What you need to do: Could every line below be transcribed exactly, with the pictures dropped?

Data shown:

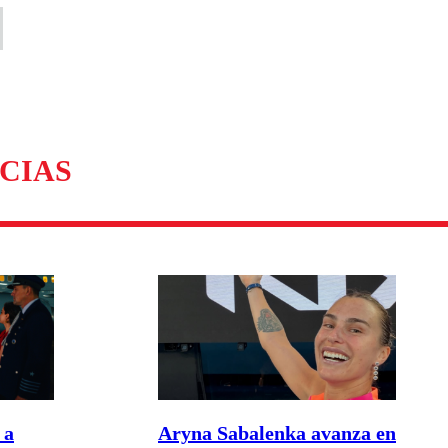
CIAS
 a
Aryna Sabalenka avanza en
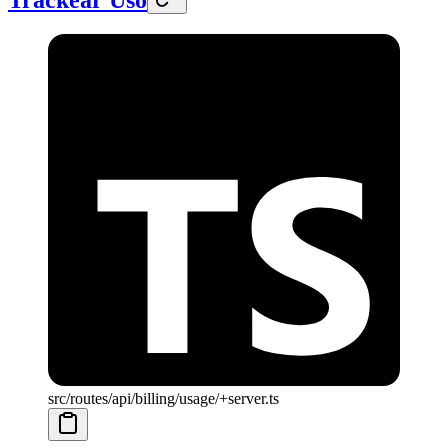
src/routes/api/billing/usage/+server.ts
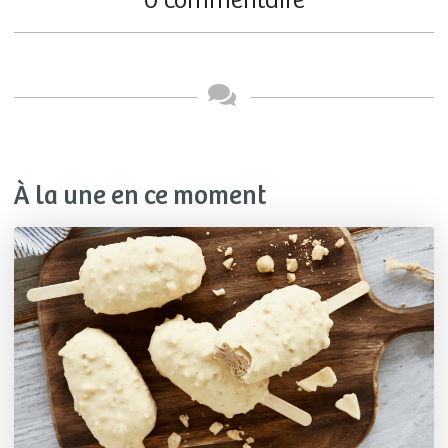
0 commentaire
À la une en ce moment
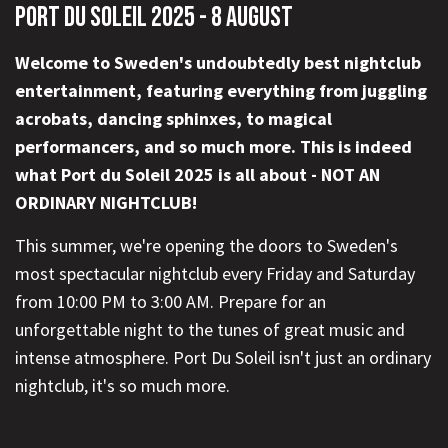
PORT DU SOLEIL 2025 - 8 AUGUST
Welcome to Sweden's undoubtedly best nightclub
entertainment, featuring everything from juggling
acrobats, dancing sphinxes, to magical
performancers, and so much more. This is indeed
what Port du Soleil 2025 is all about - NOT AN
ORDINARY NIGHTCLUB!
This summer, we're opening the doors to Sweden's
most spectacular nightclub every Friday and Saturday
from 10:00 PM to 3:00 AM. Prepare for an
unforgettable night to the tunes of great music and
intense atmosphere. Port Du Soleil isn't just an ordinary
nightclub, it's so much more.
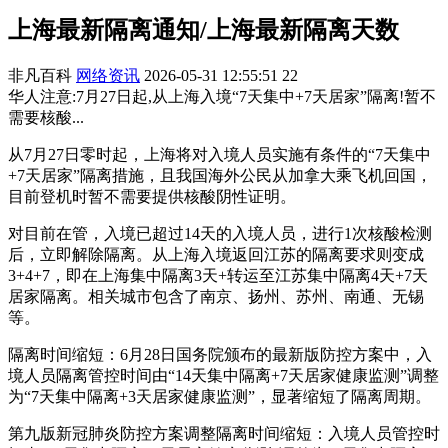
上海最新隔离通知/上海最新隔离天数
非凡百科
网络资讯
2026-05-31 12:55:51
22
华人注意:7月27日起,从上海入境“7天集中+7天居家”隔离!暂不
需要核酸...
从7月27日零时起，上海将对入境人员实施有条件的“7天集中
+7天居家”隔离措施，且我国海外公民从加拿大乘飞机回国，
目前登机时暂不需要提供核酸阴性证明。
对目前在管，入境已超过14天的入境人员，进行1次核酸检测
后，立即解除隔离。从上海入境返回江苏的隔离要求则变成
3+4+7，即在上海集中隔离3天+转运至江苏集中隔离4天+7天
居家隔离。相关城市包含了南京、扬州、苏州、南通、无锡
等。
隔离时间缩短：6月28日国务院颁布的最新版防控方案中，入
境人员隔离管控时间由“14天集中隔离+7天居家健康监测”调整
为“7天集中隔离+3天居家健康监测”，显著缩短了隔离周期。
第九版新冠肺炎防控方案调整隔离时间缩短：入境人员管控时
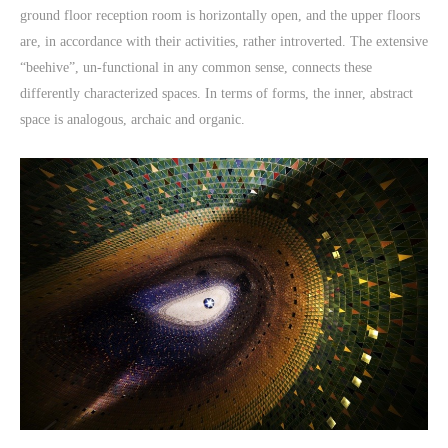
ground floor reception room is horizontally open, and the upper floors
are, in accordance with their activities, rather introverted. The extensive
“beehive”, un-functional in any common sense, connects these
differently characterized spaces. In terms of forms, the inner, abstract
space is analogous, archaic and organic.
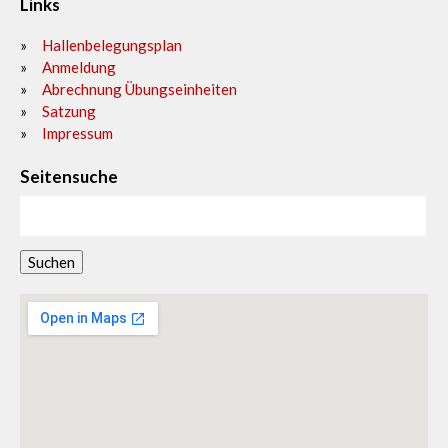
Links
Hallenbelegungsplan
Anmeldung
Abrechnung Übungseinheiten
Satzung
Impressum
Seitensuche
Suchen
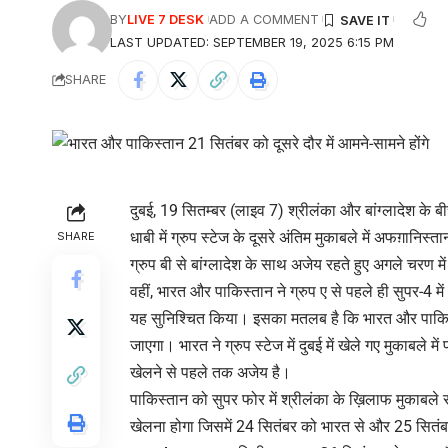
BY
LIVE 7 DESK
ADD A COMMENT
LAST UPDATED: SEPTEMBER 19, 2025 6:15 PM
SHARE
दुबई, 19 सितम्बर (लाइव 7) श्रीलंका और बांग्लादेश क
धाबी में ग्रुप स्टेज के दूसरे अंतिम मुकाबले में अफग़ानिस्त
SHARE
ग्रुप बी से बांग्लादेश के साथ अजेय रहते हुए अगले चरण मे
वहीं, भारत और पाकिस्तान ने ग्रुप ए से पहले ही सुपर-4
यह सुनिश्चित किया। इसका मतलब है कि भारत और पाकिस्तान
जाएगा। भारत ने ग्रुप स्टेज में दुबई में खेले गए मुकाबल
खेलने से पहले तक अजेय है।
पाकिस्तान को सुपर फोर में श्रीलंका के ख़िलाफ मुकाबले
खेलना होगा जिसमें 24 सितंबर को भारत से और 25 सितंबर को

Exercise answer:
CIAS
 a
Aryna Sabalenka avanza en
src/routes/api/billing/usage/+server.ts
0 commentaire
À la une en ce moment
PORT DU SOLEIL 2025 - 8 AUGUST
Welcome to Sweden's undoubtedly best nightclub
entertainment, featuring everything from juggling
acrobats, dancing sphinxes, to magical
performancers, and so much more. This is indeed
what Port du Soleil 2025 is all about - NOT AN
ORDINARY NIGHTCLUB!
This summer, we're opening the doors to Sweden's
most spectacular nightclub every Friday and Saturday
from 10:00 PM to 3:00 AM. Prepare for an
unforgettable night to the tunes of great music and
intense atmosphere. Port Du Soleil isn't just an ordinary
nightclub, it's so much more.
上海最新隔离通知/上海最新隔离天数
非凡百科
网络资讯
2026-05-31 12:55:51
22
华人注意:7月27日起,从上海入境“7天集中+7天居家”隔离!暂不
需要核酸...
从7月27日零时起，上海将对入境人员实施有条件的“7天集中
+7天居家”隔离措施，且我国海外公民从加拿大乘飞机回国，
目前登机时暂不需要提供核酸阴性证明。
对目前在管，入境已超过14天的入境人员，进行1次核酸检测
后，立即解除隔离。从上海入境返回江苏的隔离要求则变成
3+4+7，即在上海集中隔离3天+转运至江苏集中隔离4天+7天
居家隔离。相关城市包含了南京、扬州、苏州、南通、无锡
等。
隔离时间缩短：6月28日国务院颁布的最新版防控方案中，入
境人员隔离管控时间由“14天集中隔离+7天居家健康监测”调整
为“7天集中隔离+3天居家健康监测”，显著缩短了隔离周期。
第九版新冠肺炎防控方案调整隔离时间缩短：入境人员管控时
ground floor reception room is horizontally open, and the upper floors
are, in accordance with their activities, rather introverted. The extensive
“beehive”, un-functional in any common sense, connects these
differently characterized spaces. In terms of forms, the inner, abstract
space is analogous, archaic and organic.
Links
Hallenbelegungsplan
Anmeldung
Abrechnung Übungseinheiten
Satzung
Impressum
Seitensuche
Suchen
BY
LIVE 7 DESK
ADD A COMMENT
LAST UPDATED: SEPTEMBER 19, 2025 6:15 PM
SHARE
दुबई, 19 सितम्बर (लाइव 7) श्रीलंका और बांग्लादेश क
धाबी में ग्रुप स्टेज के दूसरे अंतिम मुकाबले में अफग़ानिस्त
SHARE
ग्रुप बी से बांग्लादेश के साथ अजेय रहते हुए अगले चरण मे
वहीं, भारत और पाकिस्तान ने ग्रुप ए से पहले ही सुपर-4
यह सुनिश्चित किया। इसका मतलब है कि भारत और पाकिस्तान
जाएगा। भारत ने ग्रुप स्टेज में दुबई में खेले गए मुकाबल
खेलने से पहले तक अजेय है।
पाकिस्तान को सुपर फोर में श्रीलंका के ख़िलाफ मुकाबले
खेलना होगा जिसमें 24 सितंबर को भारत से और 25 सितंबर को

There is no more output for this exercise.